Ruth A. Keitz has been involved in art since elementary school. She participated in Saturday art classes at the Carnegie Institute in Pittsburgh, PA from fourth grade through high school. (Well-known artists who also participated in the Carnegie Institute program include Philip Pearlstein and Andy Warhol.)
However, it was her father who ran a part-time business painting lines for parking lots and crosswalks and directional traffic arrows who claimed to have taught her how to paint while she worked for him summer evenings. Perhaps there is more truth than fiction considering the linear structure of much of her work and the recurring theme of night skies.

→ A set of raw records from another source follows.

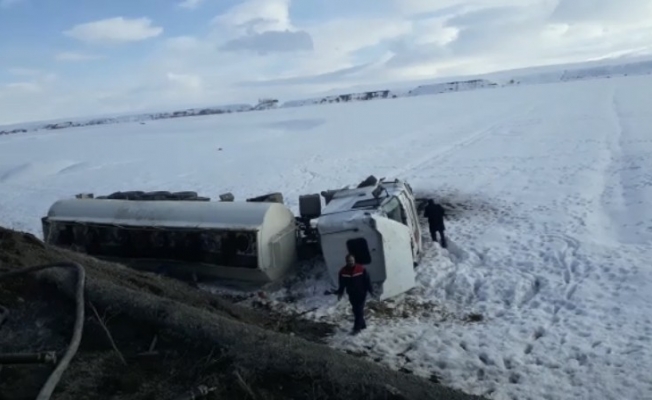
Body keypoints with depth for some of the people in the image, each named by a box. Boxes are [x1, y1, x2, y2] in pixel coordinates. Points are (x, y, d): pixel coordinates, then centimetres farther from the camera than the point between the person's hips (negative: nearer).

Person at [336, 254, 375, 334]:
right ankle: (362, 325, 29)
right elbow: (342, 284, 4)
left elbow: (367, 280, -9)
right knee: (355, 310, 12)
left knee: (359, 310, -3)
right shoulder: (343, 271, -7)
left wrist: (371, 291, -8)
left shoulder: (361, 269, -15)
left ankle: (357, 328, 5)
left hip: (361, 293, -3)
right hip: (351, 294, 3)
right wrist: (340, 293, 2)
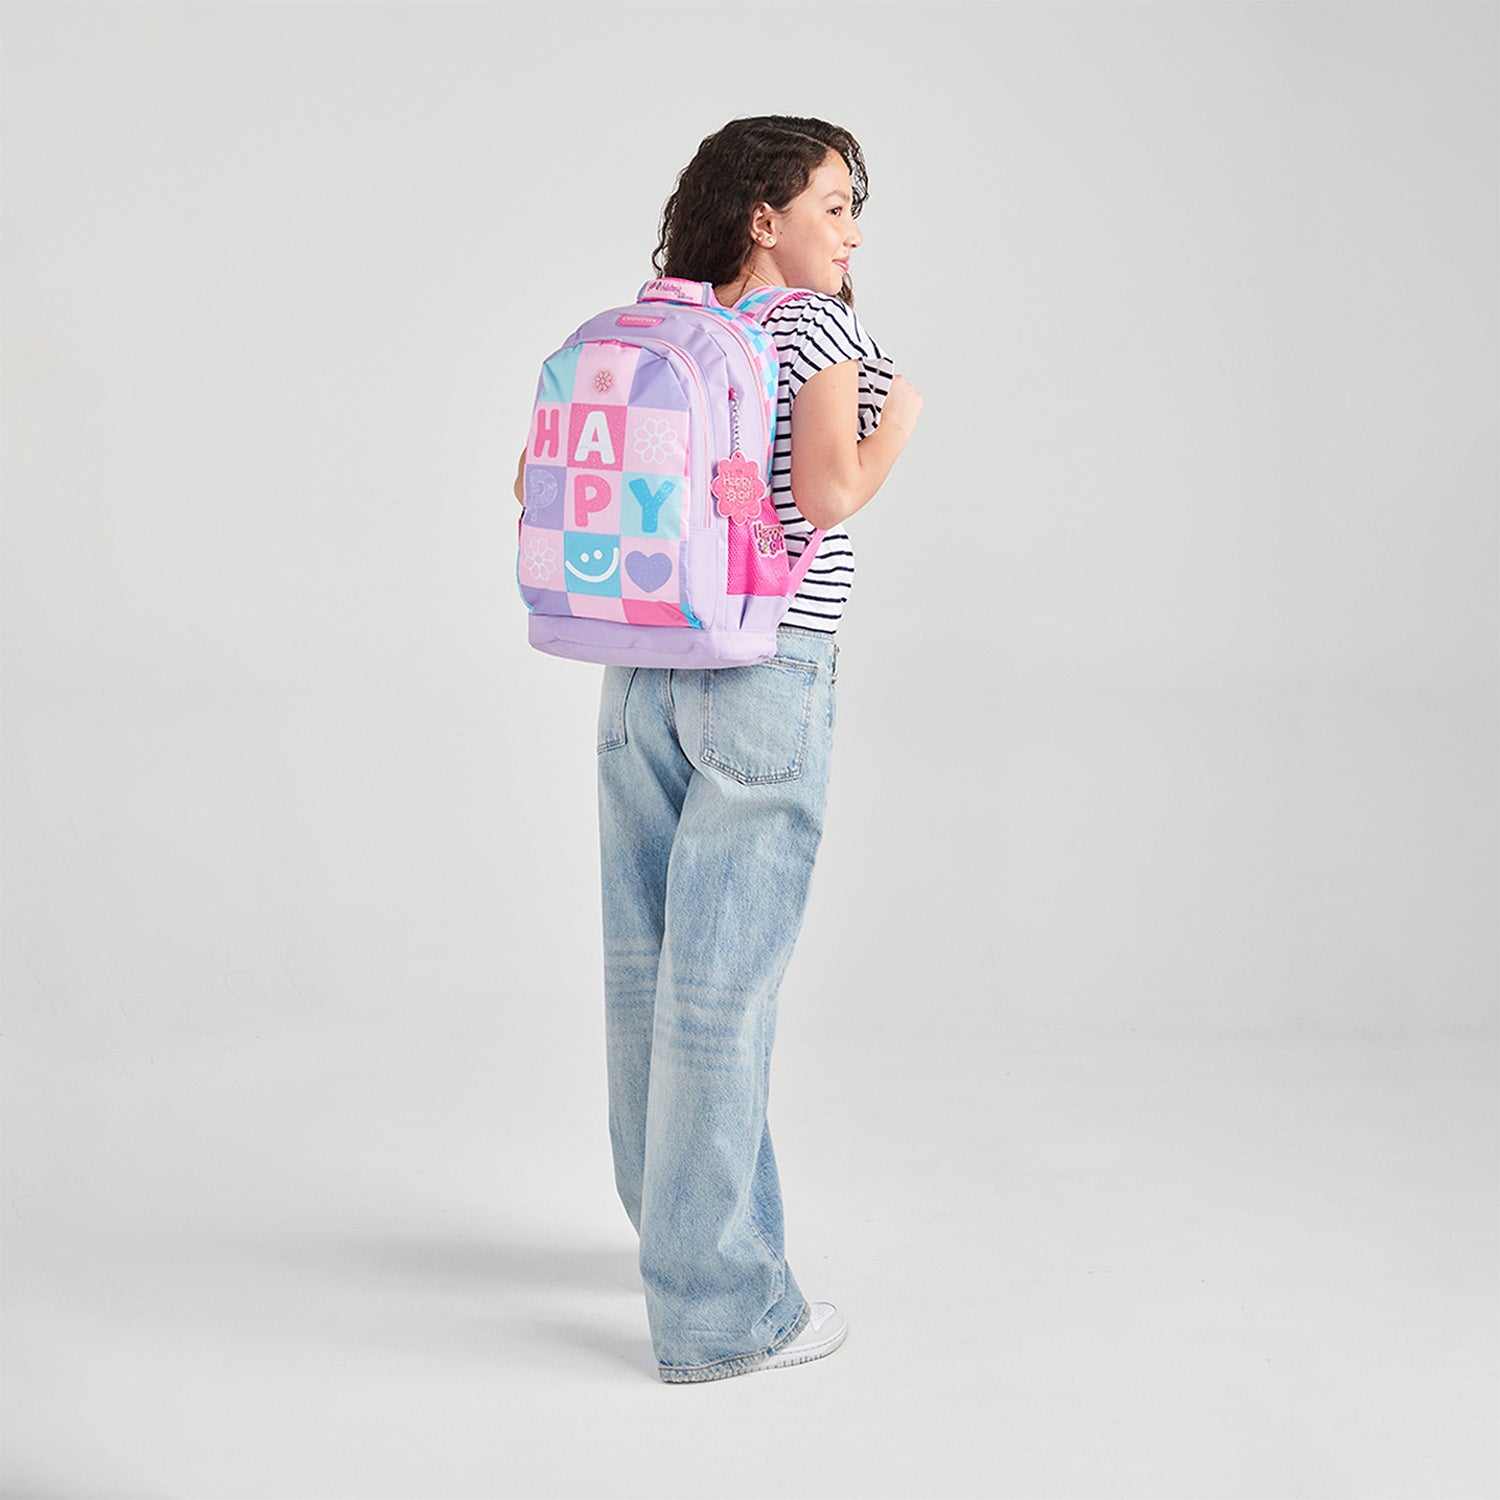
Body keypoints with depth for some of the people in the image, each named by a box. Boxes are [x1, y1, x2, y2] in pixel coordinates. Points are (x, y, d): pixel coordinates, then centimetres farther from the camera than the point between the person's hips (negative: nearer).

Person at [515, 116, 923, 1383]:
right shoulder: (820, 325, -6)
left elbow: (536, 475, 12)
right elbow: (829, 492, -18)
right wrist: (901, 419, 0)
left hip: (642, 670, 7)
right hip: (766, 674, -7)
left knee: (647, 966, 14)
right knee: (724, 981, -5)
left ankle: (683, 1220, 33)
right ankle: (720, 1311, 2)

After graduating with a BA in art from Allegheny College in Meadville, PA, she studied with Kelly Fearing and Michael Frary at the University of Texas. After completing her MFA and PhD, she taught art in the San Antonio ISD. From there she went to the Anchorage (AK) School District as an art administrator and later an administrator in curriculum and instruction. Having also done adjunct teaching at several universities in Alaska, she returned to Texas and has been an adjunct instructor, administrator, senior lecturer, and instructor at various colleges and universities.
Her art work includes mixed media collages and constructions. The stuff of her art is as likely to be the discards of industrialization as the discards of nature. She enjoys the thing-ness, the uniqueness of objects and materials: texture, shape, color, contrast. All of her work uses an extensive mix of found materials.